**Problem details:** Please copy the listing from its start through the line containing "var sketch = newSketch(context, id", substituting "partFeature" for "myFeature" and changing nothing else. Leave the pictures out.

— begin Input for this task —

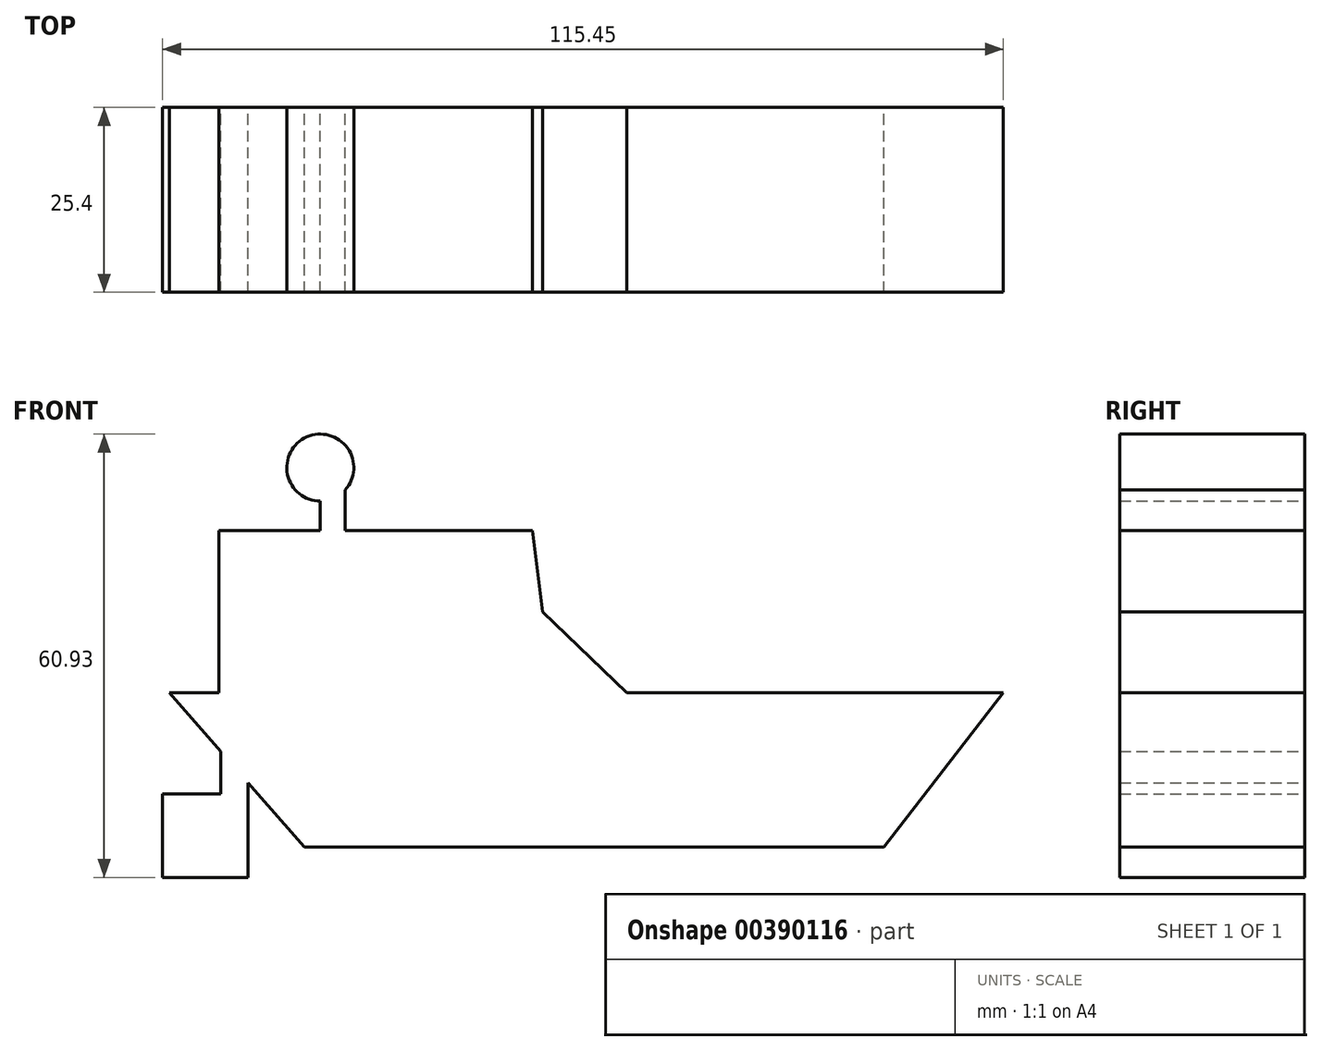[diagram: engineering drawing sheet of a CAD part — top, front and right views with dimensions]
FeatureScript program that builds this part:
annotation { "Feature Type Name" : "Feature", "Feature Type Description" : "" }
export const myFeature = defineFeature(function(context is Context, id is Id, definition is map)
    precondition{}
    {
        {
            var Q0;
            Q0=qCreatedBy(makeId("Front.planeOp"),FACE);
            var sketch = newSketch(context, id + "F0", { "sketchPlane" : qUnion([Q0])});
            skLineSegment(sketch, "E0", {"start": v(-56.02, 21.2) * mm, "end": v(-37.45, 0) * mm});
            skLineSegment(sketch, "E1", {"start": v(-37.45, 0) * mm, "end": v(42.1, 0) * mm});
            skLineSegment(sketch, "E2", {"start": v(42.1, 0) * mm, "end": v(58.5, 21.2) * mm});
            skLineSegment(sketch, "E3", {"start": v(58.5, 21.2) * mm, "end": v(-56.02, 21.2) * mm});
            skLineSegment(sketch, "E4", {"start": v(-3.4, 21.2) * mm, "end": v(-49.21, 21.2) * mm});
            skLineSegment(sketch, "E5", {"start": v(-49.21, 21.2) * mm, "end": v(-49.21, 43.49) * mm});
            skLineSegment(sketch, "E6", {"start": v(-49.21, 43.49) * mm, "end": v(-6.2, 43.49) * mm});
            skLineSegment(sketch, "E7", {"start": v(-6.2, 43.49) * mm, "end": v(-3.4, 21.2) * mm});
            skLineSegment(sketch, "E8", {"start": v(-4.8, 32.34) * mm, "end": v(6.8, 21.2) * mm});
            skLineSegment(sketch, "E9", {"start": v(-48.94, 13.12) * mm, "end": v(-48.94, 7.27) * mm});
            skLineSegment(sketch, "E10", {"start": v(-48.94, 7.27) * mm, "end": v(-56.95, 7.27) * mm});
            skLineSegment(sketch, "E11", {"start": v(-56.95, 7.27) * mm, "end": v(-56.95, -4.18) * mm});
            skLineSegment(sketch, "E12", {"start": v(-56.95, -4.18) * mm, "end": v(-45.19, -4.18) * mm});
            skLineSegment(sketch, "E13", {"start": v(-45.19, -4.18) * mm, "end": v(-45.19, 8.83) * mm});
            skLineSegment(sketch, "E14", {"start": v(-35.28, 43.49) * mm, "end": v(-31.88, 43.49) * mm});
            skLineSegment(sketch, "E15", {"start": v(-31.88, 43.49) * mm, "end": v(-31.88, 52.15) * mm});
            skLineSegment(sketch, "E16", {"start": v(-31.88, 52.15) * mm, "end": v(-35.28, 52.15) * mm});
            skLineSegment(sketch, "E17", {"start": v(-35.28, 52.15) * mm, "end": v(-35.28, 43.49) * mm});
            skCircle(sketch, "E18", {"center": v(-35.28, 52.15) * mm, "radius": 4.6 * mm});
            skSolve(sketch);
        }
        {
            var Q0;
            Q0 = qSketchRegion(id + "F0", true);
            extrude(context, id + "F1", {"entities" : qUnion([Q0]), "depth" : 25.4 * mm});
        }
    });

— end Input for this task —

**Task result:**
[diagram: engineering drawing sheet of a CAD part — top, front and right views with dimensions]
FeatureScript program that builds this part:
annotation { "Feature Type Name" : "Feature", "Feature Type Description" : "" }
export const partFeature = defineFeature(function(context is Context, id is Id, definition is map)
    precondition{}
    {
        {
            var Q0;
            Q0=qCreatedBy(makeId("Front.planeOp"),FACE);
            var sketch = newSketch(context, id + "F0", { "sketchPlane" : qUnion([Q0])});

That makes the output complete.